In March 2015, Thompson and his team began using RapidPlan for their prostate cancer patients, using plans based on the Washington University in St. Louis (WUSTL) model. “RapidPlan accurately predicts achievable dose volume histograms and can also be used to generate optimization objectives to achieve the prediction—removing trial and error and streamlining the whole treatment planning process,” observes Thompson.

ROQ practitioners also noticed that RapidPlan greatly reduced optimization time. “Without RapidPlan, optimization times ranged from 7 to more than 25 minutes, and often this included reoptimizing several times,” says Thompson. “With RapidPlan, we can reduce the time for optimization to 1.5 to 5.5 minutes.” Using the WUSTL model is allowing Thompson and his team to devise their own robust model by benchmarking their cases against those of WUSTL.
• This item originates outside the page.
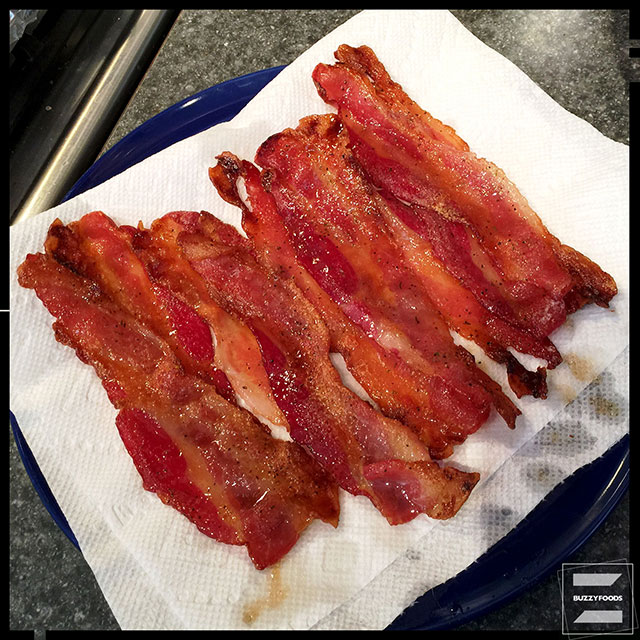
What are the coordinates of `counter top` in the screenshot? It's located at (265, 38).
As a learning system and evolving knowledge base, RapidPlan is changing clinical practice for the better by allowing institutions to create new, improved practice models based on their own best cases, or on those created by communities of experts from around the globe.
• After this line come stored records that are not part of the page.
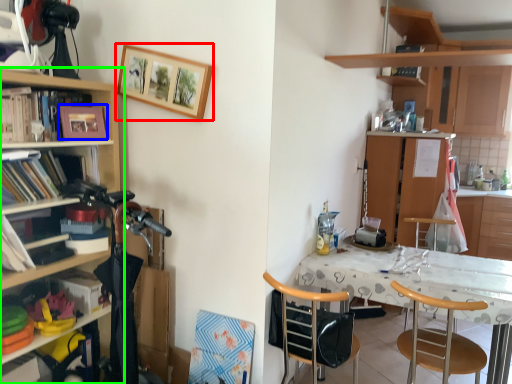
Question: Which object is positioned closest to picture frame (highlighted by a red box)? Select from picture frame (highlighted by a blue box) and cupboard (highlighted by a green box).

Choices:
 (A) picture frame
 (B) cupboard

Answer: (B)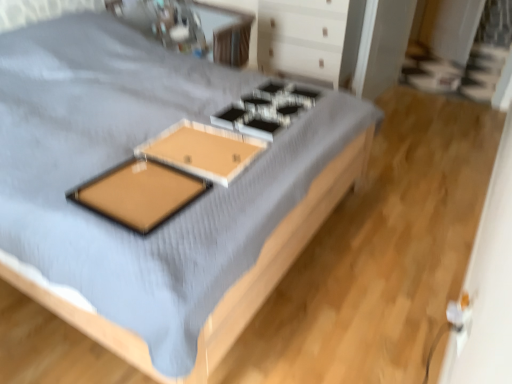
Question: From their relative heights in the image, would you say brown matte board at center is taller or shorter than white glossy drawer at upper center?

Choices:
 (A) short
 (B) tall

Answer: (A)

Question: Is point (170, 195) closer or farther from the camera than point (325, 21)?

Choices:
 (A) farther
 (B) closer

Answer: (B)

Question: Which is farther from the white glossy drawer at upper center?

Choices:
 (A) metallic silver gas stove at center
 (B) wooden tray at upper center, the second table when ordered from front to back
 (C) brown matte board at center
 (D) wooden bed at center
 (E) wooden tray at center, the first table in the front-to-back sequence

Answer: (C)

Question: Considering the real-world distances, which object is closest to the wooden tray at center, the first table in the front-to-back sequence?

Choices:
 (A) wooden bed at center
 (B) white glossy drawer at upper center
 (C) metallic silver gas stove at center
 (D) wooden tray at upper center, positioned as the second table in bottom-to-top order
 (E) brown matte board at center

Answer: (E)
Note: RapidPlan knowledge-based planning and its models are not intended to replace clinical decisions, provide medical advice, or endorse any particular radiation plan or treatment procedure. The patient’s medical professionals are solely responsible for and must rely on their professional clinical judgment when deciding how to plan and provide radiation therapy.

References

1. Weksberg, David C. et al. Generalizable class solutions for treatment planning of spinal stereotactic body radiation therapy. Int J Radiation Oncol Biol Phys. 2012; 84(3):847-853.

2. Good, David et al. A knowledge-based approach to improving and homogenizing intensity modulated radiation therapy planning quality among treatment centers: An example application to prostate cancer planning. Int J Radiation Oncol Biol Phys. 2013;87(1):176-181.